Once you have this background knowledge, it’s time to write your speech. One possible speech structure is to start by catching the audience’s attention by introducing a problem they have that you can solve. Then, explain why they're struggling to solve that problem and provide your solution. Next, provide facts supporting your solution, explain why it works, and show the audience how it’ll solve the problem. Conclude by calling your audience to take action.

(Shortform note: While Williams provides an effective structure for speeches that have a clear problem and solution, for other types of speeches, alternative formats may be more effective—for example, for speeches meant to entertain or inform. To write an effective speech, you must choose a structure that’s appropriate for your topic. For example, a problem-solution format won’t be effective for an informative speech about the history of AI. Instead, a chronological format may work best.)

Tip #3: Prepare for Your Presentation

Williams recommends practicing reciting your speech mostly from memory in the days before your performance—you don’t want to read your entire speech from a sheet of paper during your presentation. Instead, create notecards with refreshers of your main points that can help spark your memory during your speech.

(Shortform note: Consider practicing your speech in front of an audience—even if it’s just a few friends.
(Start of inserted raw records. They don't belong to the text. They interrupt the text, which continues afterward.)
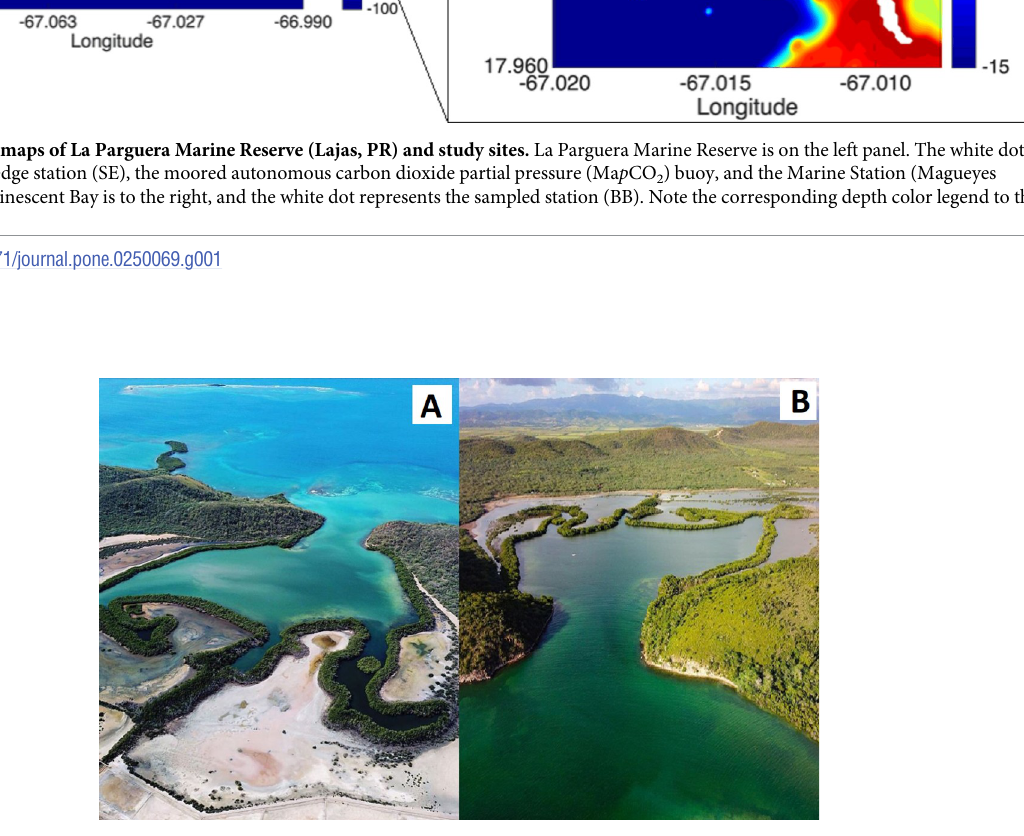
PLOS ONE | https://doi.org/10.1371/journal.pone.0250069 May 5,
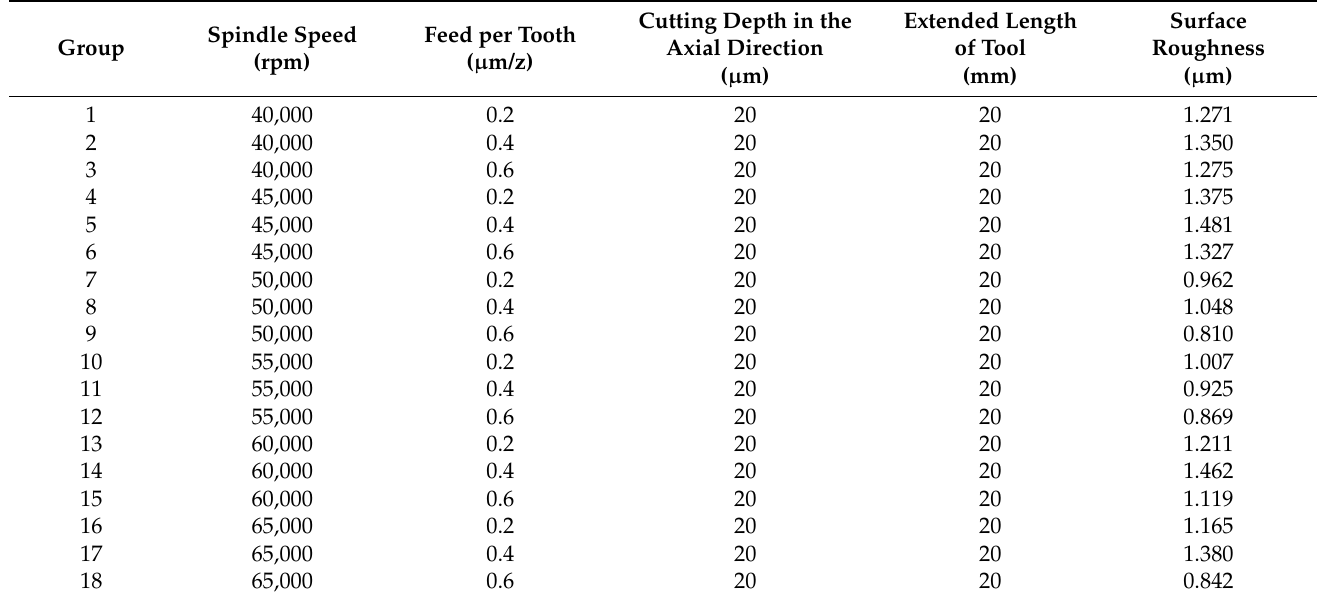
Table 3. Experimental results of micro-milling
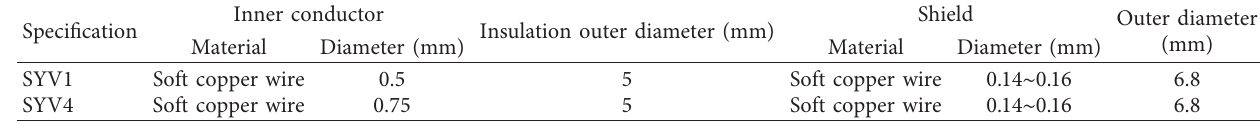
Table 1: Structural dimensions of syv1 and syv4 coaxial power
This will help you get used to being in front of people so you’ll feel more confident during your presentation. Further, make your cue cards more user-friendly by including only one main idea per card, using a heading to indicate which part of the speech the card pertains to, and including plenty of blank space on the card so it’s easy to read from.)

Tip #4: Execute Your Speech

Williams says you must stand up straight and exude confidence while presenting—this will make people more inclined to listen to you. Further, be enthusiastic to get your audience excited, and speak to them in a conversational manner. If you come off as overly professional, the audience may struggle to relate to you and lose interest in your message.

(Shortform note: Chris Anderson, curator of TED, adds a few tips to help you effectively execute your speech. To exude confidence through your posture, keep your lower body grounded—swaying or shuffling your feet portrays nervousness. Instead, move your upper body—specifically, use hand gestures for emphasis and to portray enthusiasm. Further, Anderson warns not to be too enthusiastic or passionate, as this can disrupt your ability to be conversational with your audience—you must strike a balance.)